* PROVIDED DATA *
[Start of section]

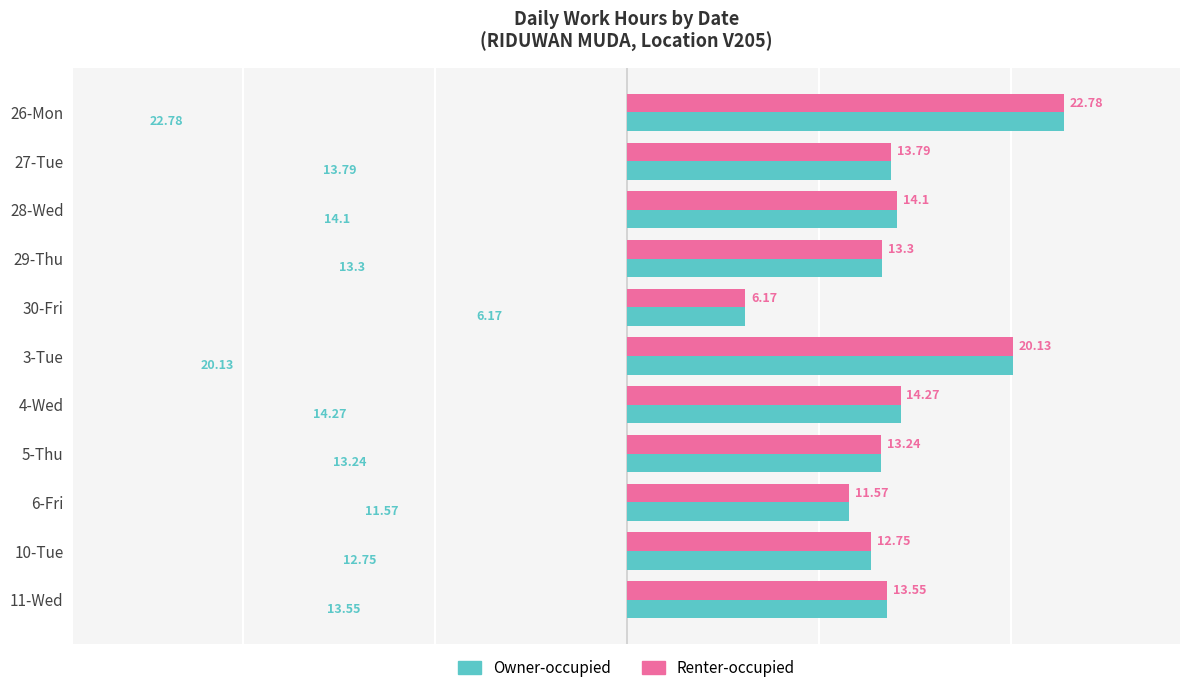

At which label does Renter-occupied reach its minimum?

30-Fri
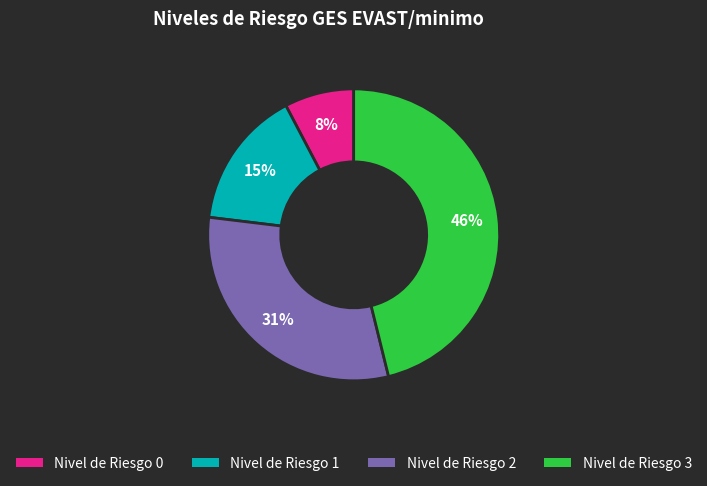

Combined, do Nivel de Riesgo 3 and Nivel de Riesgo 2 account for over 50%?

Yes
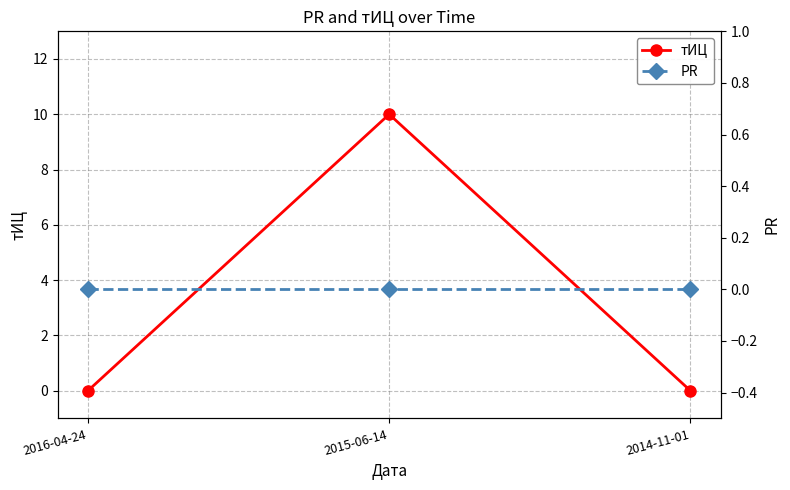

Reading right to left, what are all the values shown in this chart?

тИЦ: 0	10	0
PR: 0	0	0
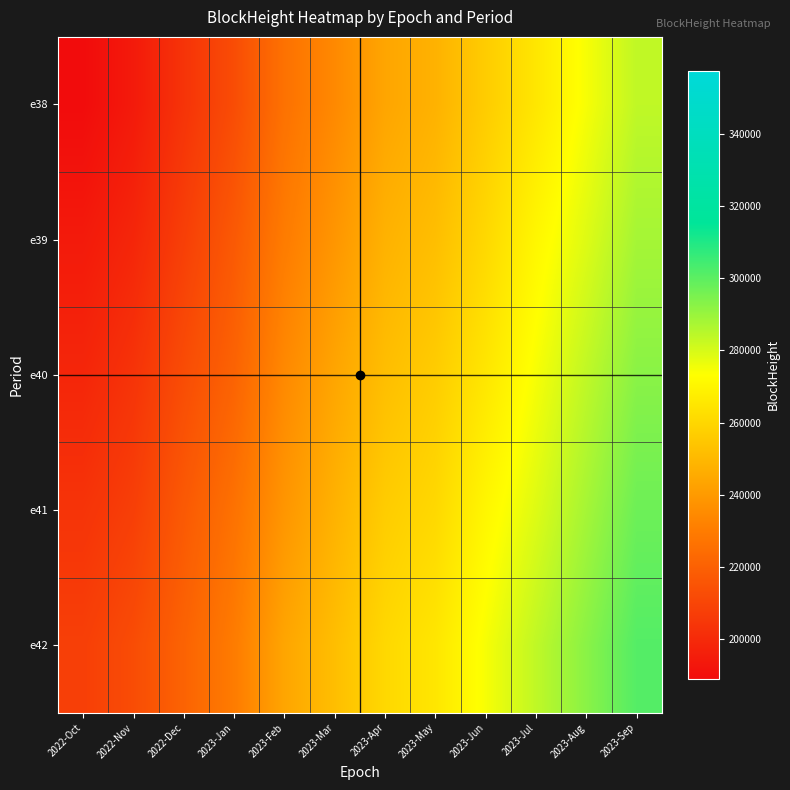

At how many categories does at least one series exceed 264675?

5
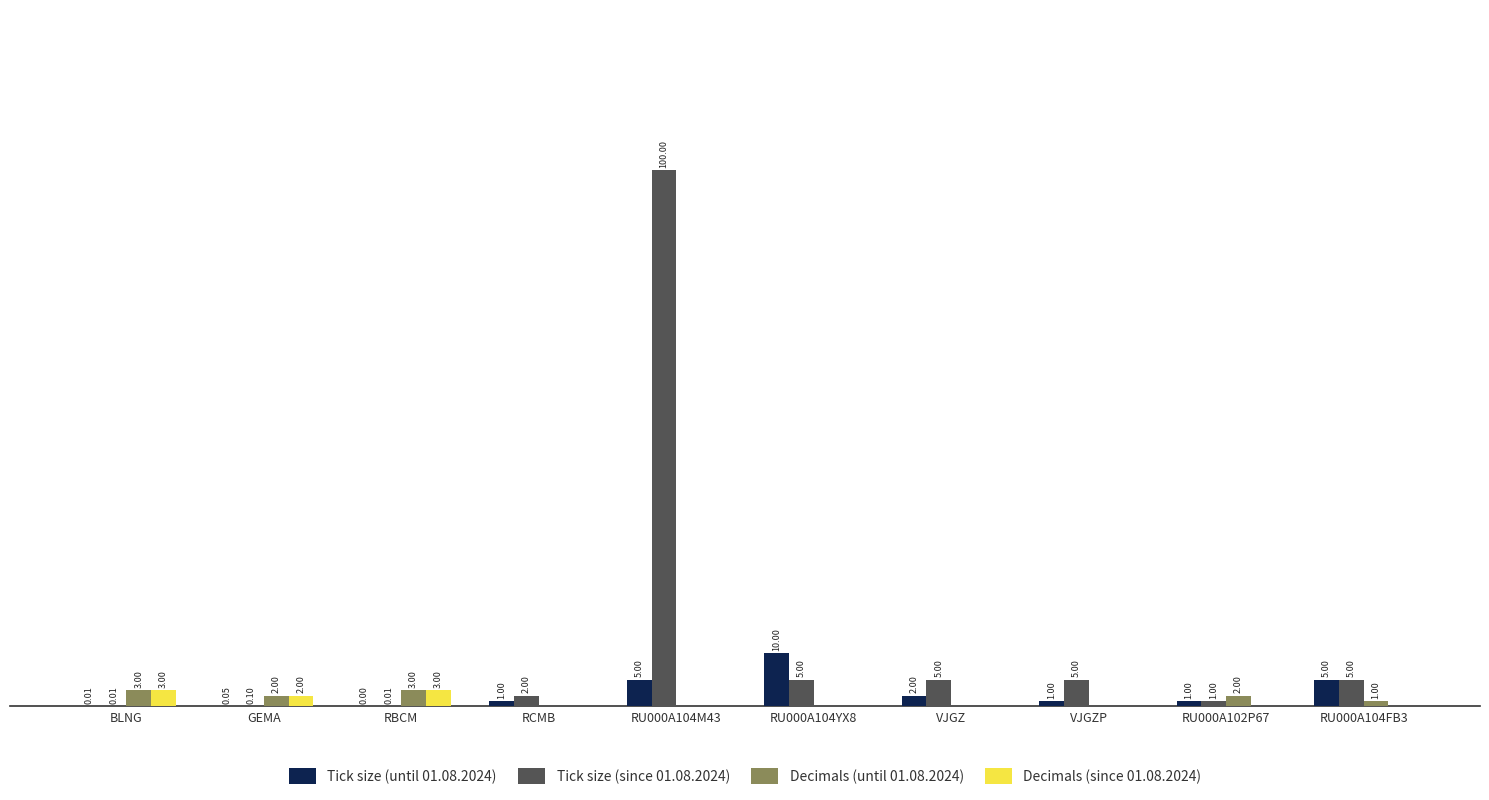

Between RU000A104M43 and RU000A104FB3, which series saw the biggest shift?

Tick size (since 01.08.2024)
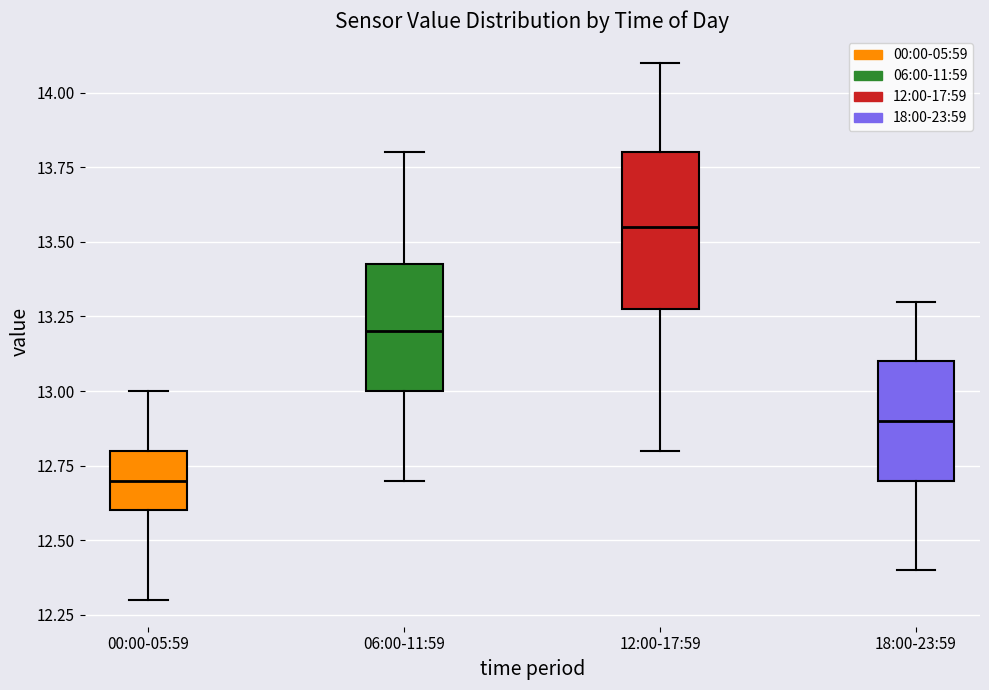

Which box has the highest median line?

12:00-17:59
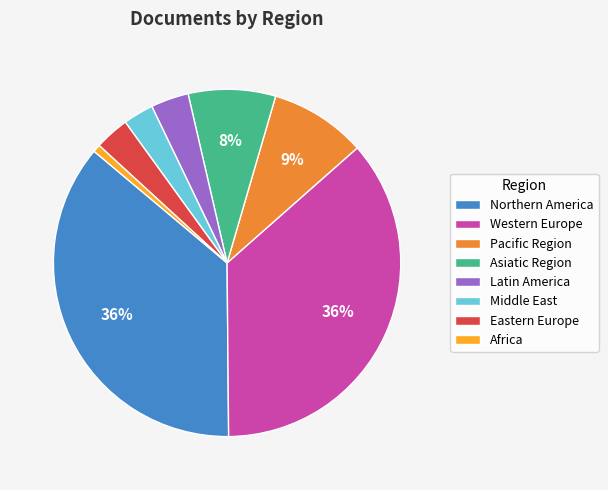

Which slice is the smallest?

Africa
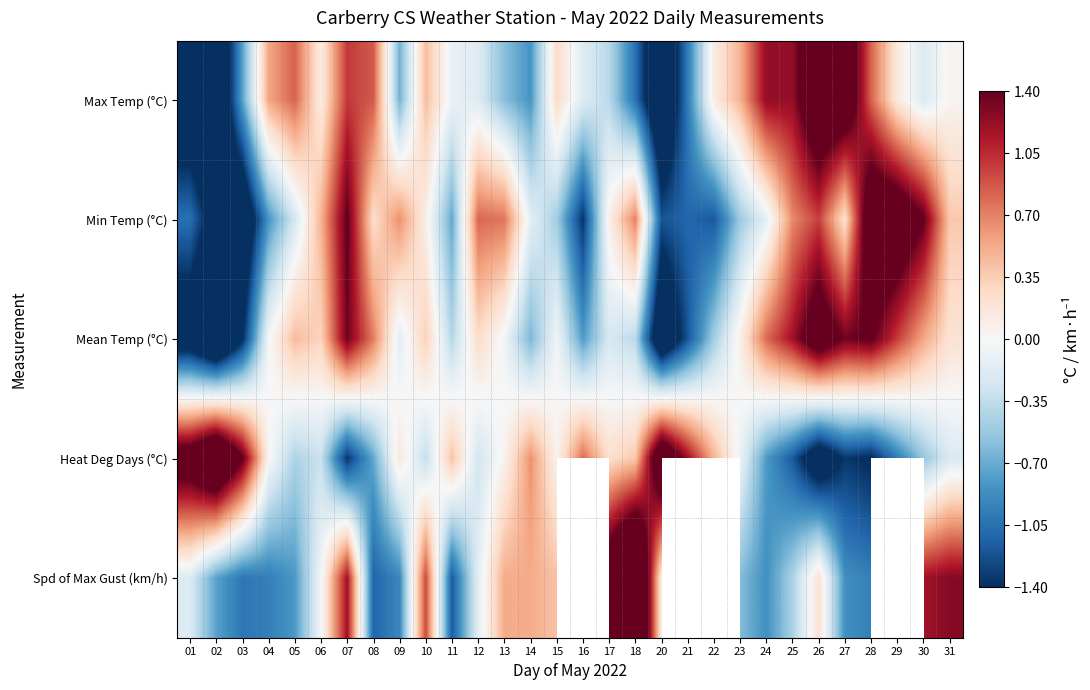

Where does the Max Temp (°C) series first go above 0?

04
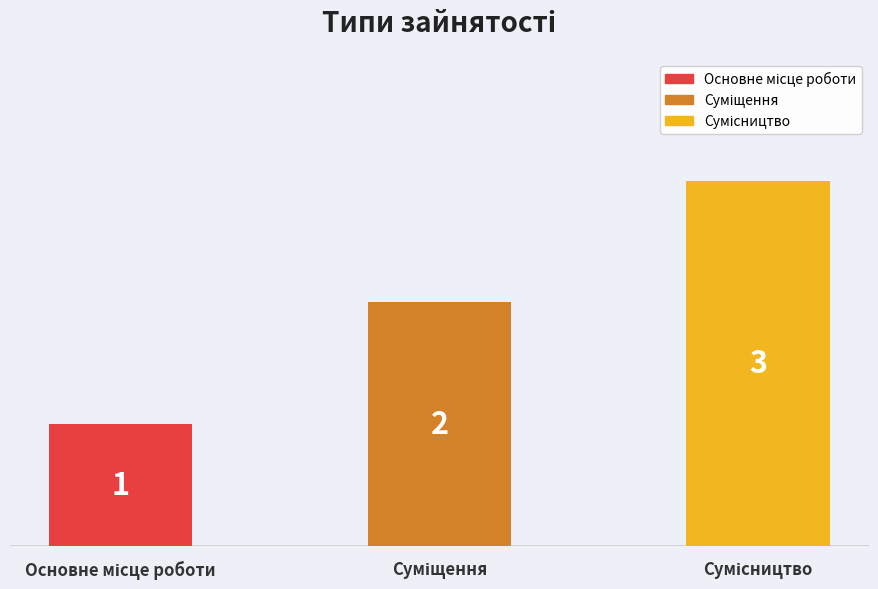

Count the values in the range 1 to 3.

3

[End of section]

* EXERCISE *
Change "series" to "data series" everywhere it occurs in the entries above, and write all the entries out again with nothing else altered. Leave the pictures out.

* ANSWER BOX *
At which label does Renter-occupied reach its minimum?

30-Fri

Combined, do Nivel de Riesgo 3 and Nivel de Riesgo 2 account for over 50%?

Yes

Reading right to left, what are all the values shown in this chart?

тИЦ: 0	10	0
PR: 0	0	0

At how many categories does at least one data series exceed 264675?

5

Between RU000A104M43 and RU000A104FB3, which data series saw the biggest shift?

Tick size (since 01.08.2024)

Which box has the highest median line?

12:00-17:59

Which slice is the smallest?

Africa

Where does the Max Temp (°C) data series first go above 0?

04

Count the values in the range 1 to 3.

3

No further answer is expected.